In the Kuwait attacks, after the initial compromise, the attackers deployed network-scanning and credential-gathering software. They then installed custom executable files, including a backdoor (imjpuexa.exe), which would allow them to modify files, steal data and install software. Unusual behaviour under one user account led Bitdefender to believer that the attackers created a user account in order to carry out tasks on the victim’s network.
Activity on weekends avoids detection
Most of the hacking activity occurred on the weekends, to avoid detection. Use of an attacker-created account, for example, could have kicked an active, legitimate user off the target system, alerting network administrators, Arsene said. Bitdefender did not examine network logs and could not confirm that data was stolen, Arsene said.
The attack in Saudi Arabia did not start until January 2019, and was not as elaborate as the attacks in Kuwait, either because the attackers were unable to find exploitable machines on the network after their initial compromise, or because network reconnaissance turned up no data of interest, Bitdefender said. The initial compromise likely occurred when a user or users downloaded RAT (remote access Trojan) malware programs, the security firm reported.
Living off the land tools used by the attackers include NSSM, or non-sucking service manager, a widely used utility for managing various services and processes.

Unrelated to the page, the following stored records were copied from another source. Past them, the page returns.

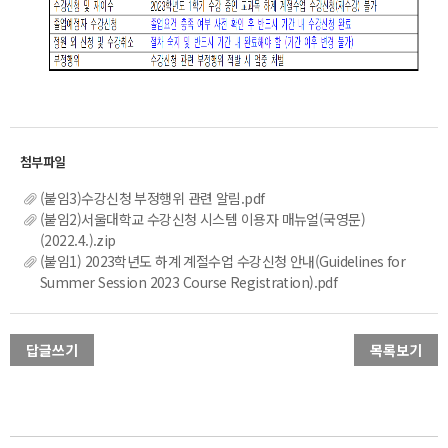
(붙임3)수강신청 부정행위 관련 알림.pdf
(붙임2)서울대학교 수강신청 시스템 이용자 매뉴얼(국영문)
(2022.4.).zip
(붙임1) 2023학년도 하계 계절수업 수강신청 안내(Guidelines for
Summer Session 2023 Course Registration).pdf
답글쓰기
목록보기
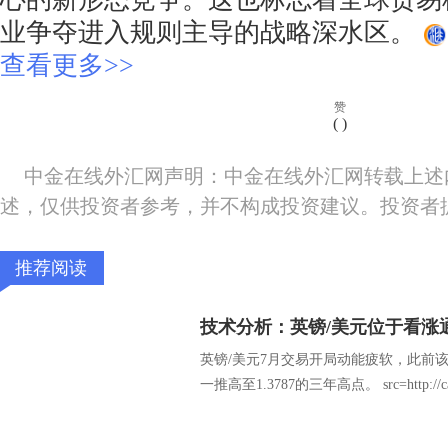
业争夺进入规则主导的战略深水区。
查看更多>>
赞
(
)
中金在线外汇网声明：中金在线外汇网转载上述
述，仅供投资者参考，并不构成投资建议。投资者
推荐阅读
技术分析：英镑/美元位于看涨
英镑/美元7月交易开局动能疲软，此前
一推高至1.3787的三年高点。 src=http://caiji.3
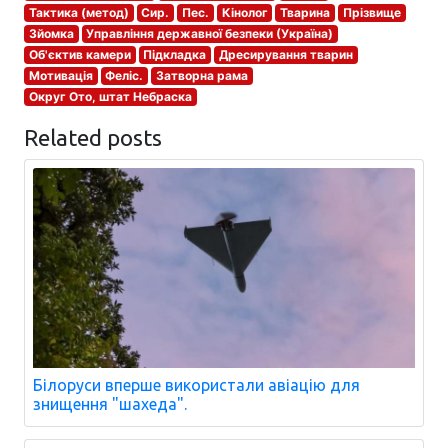
Тактика (метод)
Сир.
Пес.
Кінолог
Тварина
Прізвище
Зйомка
Управління державної безпеки (Україна)
Об'єктив камери
Підкладка
Дресирування тварин
Мотивація
Феліс.
Затворна рама
Округ Ото, штат Небраска
Related posts
Білоруси вперше використали авіацію для
знищення "шахеда".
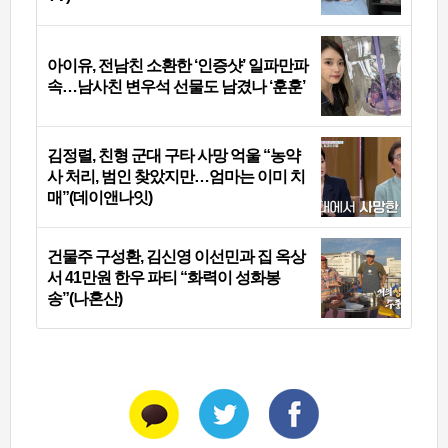
아이유, 전남친 소환한 ‘인증샷’ 일파만파
속…남사친 변우석 선물도 남겼나 ‘훈훈’
김정렬, 친형 군대 구타 사망 억울 “농약
사 처리, 범인 찾았지만…엄마는 이미 치
매”(데이앤나잇)
건물주 구성환, 김신영 이선민과 집 옥상
서 41만원 한우 파티 “화력이 성화봉
송”(나혼산)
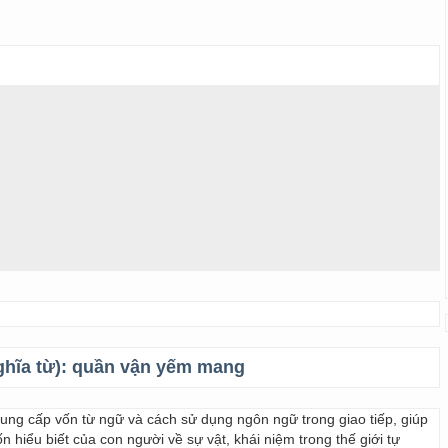
ghĩa từ):
quần vận yếm mang
 cung cấp vốn từ ngữ và cách sử dụng ngôn ngữ trong giao tiếp, giúp
 hiểu biết của con người về sự vật, khái niệm trong thế giới tự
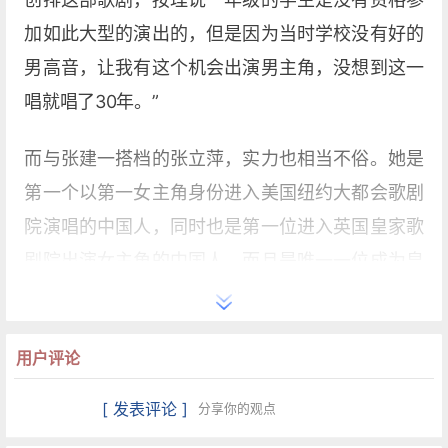
加如此大型的演出的，但是因为当时学校没有好的
男高音，让我有这个机会出演男主角，没想到这一
唱就唱了30年。”
而与张建一搭档的张立萍，实力也相当不俗。她是
第一个以第一女主角身份进入美国纽约大都会歌剧
院演唱的中国人，同时也是第一位进入英国皇家歌
剧院出演女主角的中国人，而且是唯一一位成为皇
家歌剧院台柱子的中国人。张立萍就曾因为在伦敦
成功出演了咪咪这一角色而深深折服了伦敦观众，
用户评论
英国《独立报》曾评价说：“张立萍把咪咪的柔弱、
哀婉演绎得极为动人。”
[ 发表评论 ]
分享你的观点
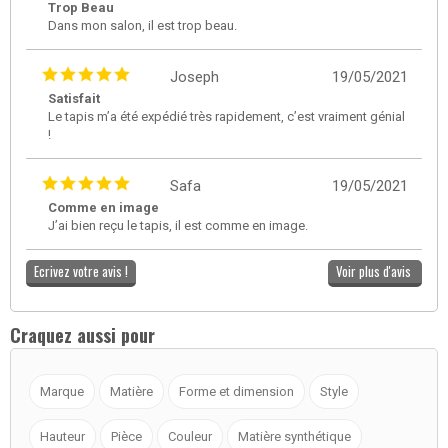
Trop Beau
Dans mon salon, il est trop beau.
Joseph
19/05/2021
Satisfait
Le tapis m’a été expédié très rapidement, c’est vraiment génial
!
Safa
19/05/2021
Comme en image
J’ai bien reçu le tapis, il est comme en image.
Ecrivez votre avis !
Voir plus d'avis
Craquez aussi pour
Marque
Matière
Forme et dimension
Style
Hauteur
Pièce
Couleur
Matière synthétique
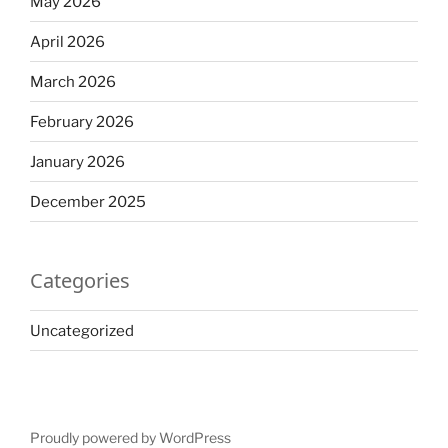
May 2026
April 2026
March 2026
February 2026
January 2026
December 2025
Categories
Uncategorized
Proudly powered by WordPress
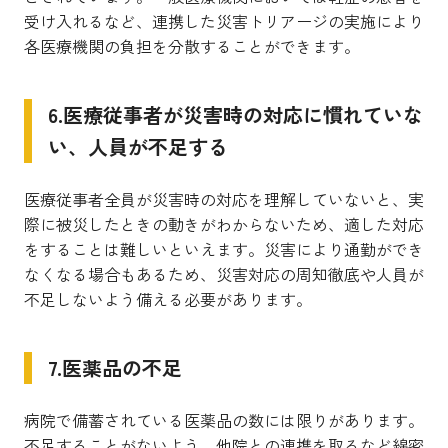
受け入れるなど、連携した災害トリアージの実施により
各医療機関の負担を分散することができます。
6.医療従事者が災害時の対応に慣れていな
い、人員が不足する
医療従事者全員が災害時の対応を理解していないと、実
際に被災したときの動きがわからないため、適した対応
をすることは難しいといえます。災害により通勤ができ
なくなる場合もあるため、災害対応の周知徹底や人員が
不足しないよう備える必要があります。
7.医薬品の不足
病院で備蓄されている医薬品の数には限りがあります。
不足することがないよう、他院との連携を取るなど綿密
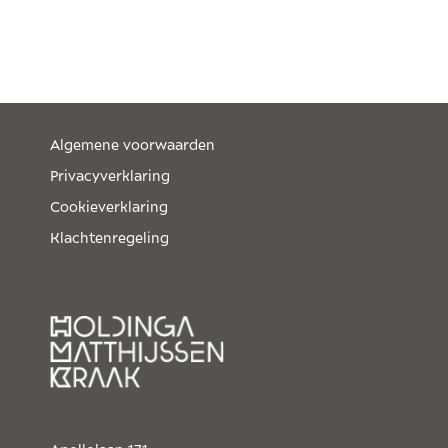
Algemene voorwaarden
Privacyverklaring
Cookieverklaring
Klachtenregeling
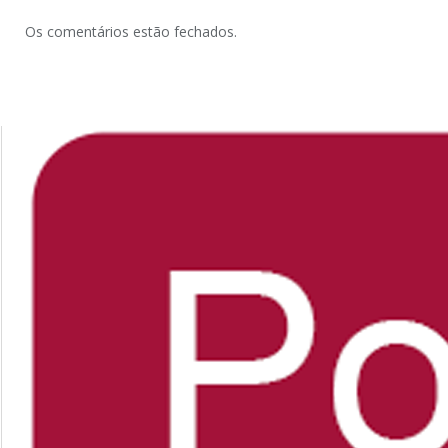
Os comentários estão fechados.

One of the RAT components used in the Saudi attack (snmp.exe) was also installed on victim machines in Saudi Arabia under the name imjpuexa.exe – one reason for concluding that the attacks were launched by the same group. Bitdefender also noted that another file that implements RAT functionality is similar to the Python-based MechaFlounder, used in a 2018 attack against a Turkish government entity and attributed to Chafer by Unit 42, a Palo Alto Networks security service.
Chafer’s activities were first reported by Symantec in 2015, though the hacking group is believed to have been active since at least 2014. Symantec found the hacking group to be conducting surveillance of targets in Iran and abroad, and had started attacking telecom and airline companies in the Middle East, likely as way to obtain information on Iranian individuals.
Chafer activity tied to Iranian interests
There are multiple reasons to link Chafer to various attacks in the Middle East, and to believe it has ties to Iran. The Kuwait and Saudi Arabian attacks analysed by Bitdefender, for example, use a variation of the “Remexi” backdoor tool discovered and attributed to Chafer by Symantec in 2015. Some files used by the group also have been found to have Farsi text strings.
“Security researchers may not be able to confirm a direct link between a state sponsor and an APT, but may see that its activities align with the interests of a nation-state,” Arsene said.
Chafer has been linked to APT3, apparently a separate Iran-affiliated hacking group. Like Chafer, “APT39 likely focuses on personal information to support monitoring, tracking, or surveillance operations that serve Iran’s national priorities, or potentially to create additional accesses and vectors to facilitate future campaigns,” according to Mitre researchers.
The Middle East is fertile ground for cyberespionage, and geopolitical tensions caused by the coronavirus pandemic and oil market turmoil may spark an uptick in hacking activity.
Bitdefender, for example, recently discovered a spearphishing campaign conducted againt oil and gas companies in the Middle East and Asia. It was apparently launched the day the OPEC oil price deal expired at the end of March, Arsene said.